▸ WHAT IS BEING ASKED
Below is a listing from which only part is wanted; return exactly the lines from the one with "right hip: (1073, 511)" up to and including the one with "right ankle: (69, 160)".

────

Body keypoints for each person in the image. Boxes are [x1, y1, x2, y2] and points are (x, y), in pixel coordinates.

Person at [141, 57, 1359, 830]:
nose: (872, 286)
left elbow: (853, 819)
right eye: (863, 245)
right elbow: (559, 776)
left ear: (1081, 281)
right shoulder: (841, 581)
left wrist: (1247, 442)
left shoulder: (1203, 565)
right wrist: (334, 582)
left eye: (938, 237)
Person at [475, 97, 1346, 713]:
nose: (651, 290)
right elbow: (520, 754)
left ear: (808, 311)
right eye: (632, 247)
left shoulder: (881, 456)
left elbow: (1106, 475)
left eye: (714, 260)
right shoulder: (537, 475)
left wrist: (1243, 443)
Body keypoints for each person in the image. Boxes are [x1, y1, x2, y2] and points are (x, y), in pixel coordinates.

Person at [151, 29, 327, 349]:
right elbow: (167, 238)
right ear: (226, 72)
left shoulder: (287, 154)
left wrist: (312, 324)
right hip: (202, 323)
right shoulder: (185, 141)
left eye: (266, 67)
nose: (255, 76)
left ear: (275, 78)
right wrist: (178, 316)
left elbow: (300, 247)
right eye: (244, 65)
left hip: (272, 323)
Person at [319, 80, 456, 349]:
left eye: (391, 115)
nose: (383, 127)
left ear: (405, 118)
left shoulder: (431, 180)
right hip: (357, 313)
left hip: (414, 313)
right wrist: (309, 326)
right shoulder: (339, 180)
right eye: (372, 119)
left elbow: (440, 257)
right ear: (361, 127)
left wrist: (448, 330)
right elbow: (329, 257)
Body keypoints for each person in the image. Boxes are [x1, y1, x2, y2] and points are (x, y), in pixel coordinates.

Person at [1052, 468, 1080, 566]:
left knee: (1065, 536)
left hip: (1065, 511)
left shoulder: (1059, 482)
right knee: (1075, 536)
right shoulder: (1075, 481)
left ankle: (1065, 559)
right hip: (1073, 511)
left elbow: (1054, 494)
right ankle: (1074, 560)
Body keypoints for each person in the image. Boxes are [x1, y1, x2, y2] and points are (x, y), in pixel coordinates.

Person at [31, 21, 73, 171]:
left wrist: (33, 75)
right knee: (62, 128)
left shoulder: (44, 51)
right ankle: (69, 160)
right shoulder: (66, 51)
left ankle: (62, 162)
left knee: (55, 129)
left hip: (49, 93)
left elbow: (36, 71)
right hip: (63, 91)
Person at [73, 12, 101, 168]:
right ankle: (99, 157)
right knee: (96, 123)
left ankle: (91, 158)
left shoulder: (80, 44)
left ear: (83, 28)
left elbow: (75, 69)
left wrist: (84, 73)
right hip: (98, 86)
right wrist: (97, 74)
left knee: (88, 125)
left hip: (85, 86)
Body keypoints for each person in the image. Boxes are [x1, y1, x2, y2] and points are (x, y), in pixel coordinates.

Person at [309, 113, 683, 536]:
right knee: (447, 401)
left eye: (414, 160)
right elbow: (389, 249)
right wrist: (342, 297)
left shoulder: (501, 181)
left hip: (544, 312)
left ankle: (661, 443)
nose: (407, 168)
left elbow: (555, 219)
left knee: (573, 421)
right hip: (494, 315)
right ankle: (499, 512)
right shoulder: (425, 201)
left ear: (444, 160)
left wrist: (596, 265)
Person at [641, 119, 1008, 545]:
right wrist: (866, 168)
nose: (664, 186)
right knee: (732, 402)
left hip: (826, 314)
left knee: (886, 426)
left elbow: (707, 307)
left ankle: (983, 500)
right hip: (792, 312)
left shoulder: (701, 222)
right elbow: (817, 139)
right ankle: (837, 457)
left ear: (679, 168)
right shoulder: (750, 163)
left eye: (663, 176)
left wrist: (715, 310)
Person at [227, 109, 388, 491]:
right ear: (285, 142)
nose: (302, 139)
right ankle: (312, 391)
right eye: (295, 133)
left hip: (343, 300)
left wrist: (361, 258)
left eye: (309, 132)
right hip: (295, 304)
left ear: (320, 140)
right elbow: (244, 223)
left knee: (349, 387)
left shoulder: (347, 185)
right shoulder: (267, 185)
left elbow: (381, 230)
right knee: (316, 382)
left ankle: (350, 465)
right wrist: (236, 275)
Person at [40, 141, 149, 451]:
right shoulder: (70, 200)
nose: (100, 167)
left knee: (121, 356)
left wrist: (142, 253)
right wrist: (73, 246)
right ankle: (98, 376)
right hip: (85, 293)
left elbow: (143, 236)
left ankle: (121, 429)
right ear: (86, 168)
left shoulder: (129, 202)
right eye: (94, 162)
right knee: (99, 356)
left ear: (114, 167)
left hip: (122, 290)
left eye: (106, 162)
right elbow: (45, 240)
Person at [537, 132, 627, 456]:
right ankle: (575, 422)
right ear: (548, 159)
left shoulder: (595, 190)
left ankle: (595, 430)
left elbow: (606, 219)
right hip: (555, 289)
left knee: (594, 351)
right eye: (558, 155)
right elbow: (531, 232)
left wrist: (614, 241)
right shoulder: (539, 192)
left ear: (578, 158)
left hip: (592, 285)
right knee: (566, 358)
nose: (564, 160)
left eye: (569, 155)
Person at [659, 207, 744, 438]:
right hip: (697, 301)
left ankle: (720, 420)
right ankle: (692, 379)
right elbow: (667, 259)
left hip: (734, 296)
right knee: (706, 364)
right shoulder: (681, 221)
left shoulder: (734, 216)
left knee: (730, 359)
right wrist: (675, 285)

────

▸ RESULT
right hip: (1073, 511)
left elbow: (1054, 494)
right ankle: (1074, 560)
Body keypoints for each person in the image. Boxes are [x1, y1, x2, y2] and points are (x, y), in pixel coordinates.

Person at [31, 21, 73, 171]:
left wrist: (33, 75)
right knee: (62, 128)
left shoulder: (44, 51)
right ankle: (69, 160)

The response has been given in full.